Lorsque l’on connaît la gravité des événements qui ont découlé de cette viralité, ces regrets peuvent paraître minces. Ils permettent cependant de mettre le doigt sur un des points les plus complexes de cette affaire : les publications du parent d’élève auraient-elles pu être supprimées, en l’état actuel du droit français ? Sont-elles, à proprement parler, illégales ? Les réseaux sociaux comme Facebook avaient-ils l’obligation de les faire disparaître ? Peut-on aller au-delà de la responsabilisation individuelle et d’une prise de conscience des conséquences de la rapidité et la frénésie qu’entraînent les boutons de partage sur Internet (le « share », le retweet, le reblog) ?

La loi Avia revient sur le devant de la scène

Est-il aujourd’hui possible d’inscrire réellement des barrières efficaces dans le droit, qui ne risqueraient pas d’empiéter directement sur les libertés individuelles, et d’être néfastes pour les citoyens ? Ces dérives potentielles sont au cœur de ce qu’il a été reproché à la loi Avia, fracassée par le Conseil constitutionnel en juin 2020, notamment parce qu’elle contraignait les plateformes à retirer en 24 heures, après leur signalement, des contenus manifestement illicites, sans contrôle d’un juge et que la haute juridiction estimait que des « risques de censure » étaient bien réels.

> Consigne A
Recopiez fidèlement, dans l'extrait du document, le passage qui s'ouvre sur les mots contenant « Lorsque l’on connaît » et se clôt sur « le reblog) ? ».
> Consigne B
Dans l'extrait du document, condensez le paragraphe commençant par « Est-il aujourd'hui possible » en conservant ses informations principales.
> Consigne C
D'après l'extrait du document, dans quel délai la loi Avia imposait-elle aux plateformes de retirer les contenus manifestement illicites ?

> Extrait de données
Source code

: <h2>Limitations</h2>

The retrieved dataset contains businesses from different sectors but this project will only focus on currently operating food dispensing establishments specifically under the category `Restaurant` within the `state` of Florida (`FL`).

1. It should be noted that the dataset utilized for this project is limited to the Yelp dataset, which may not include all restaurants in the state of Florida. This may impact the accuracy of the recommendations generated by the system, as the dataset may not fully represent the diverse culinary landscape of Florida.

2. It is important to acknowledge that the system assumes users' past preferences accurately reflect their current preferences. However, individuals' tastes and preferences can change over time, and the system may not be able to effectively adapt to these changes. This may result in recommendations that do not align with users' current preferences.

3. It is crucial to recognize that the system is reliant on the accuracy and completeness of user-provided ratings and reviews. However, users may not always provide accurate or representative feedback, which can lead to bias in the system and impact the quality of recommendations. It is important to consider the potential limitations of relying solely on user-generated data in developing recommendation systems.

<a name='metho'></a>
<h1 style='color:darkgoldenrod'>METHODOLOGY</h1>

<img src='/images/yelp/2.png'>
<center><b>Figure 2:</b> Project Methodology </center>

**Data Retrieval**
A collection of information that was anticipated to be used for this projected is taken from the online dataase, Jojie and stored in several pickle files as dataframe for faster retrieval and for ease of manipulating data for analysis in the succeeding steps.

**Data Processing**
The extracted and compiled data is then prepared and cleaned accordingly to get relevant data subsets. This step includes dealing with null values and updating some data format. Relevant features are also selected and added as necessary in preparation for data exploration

> Zone de réponse A
Lorsque l’on connaît la gravité des événements qui ont découlé de cette viralité, ces regrets peuvent paraître minces. Ils permettent cependant de mettre le doigt sur un des points les plus complexes de cette affaire : les publications du parent d’élève auraient-elles pu être supprimées, en l’état actuel du droit français ? Sont-elles, à proprement parler, illégales ? Les réseaux sociaux comme Facebook avaient-ils l’obligation de les faire disparaître ? Peut-on aller au-delà de la responsabilisation individuelle et d’une prise de conscience des conséquences de la rapidité et la frénésie qu’entraînent les boutons de partage sur Internet (le « share », le retweet, le reblog) ?

> Zone de réponse B
Peut-on aujourd'hui inscrire dans le droit des barrières efficaces sans empiéter sur les libertés individuelles ni nuire aux citoyens ? Ces dérives potentielles sont au cœur des reproches adressés à la loi Avia, censurée par le Conseil constitutionnel en juin 2020. Elle obligeait en effet les plateformes à retirer en 24 heures après signalement les contenus manifestement illicites, sans contrôle d'un juge, et la haute juridiction jugeait réels les « risques de censure ».

> Zone de réponse C
En 24 heures après leur signalement.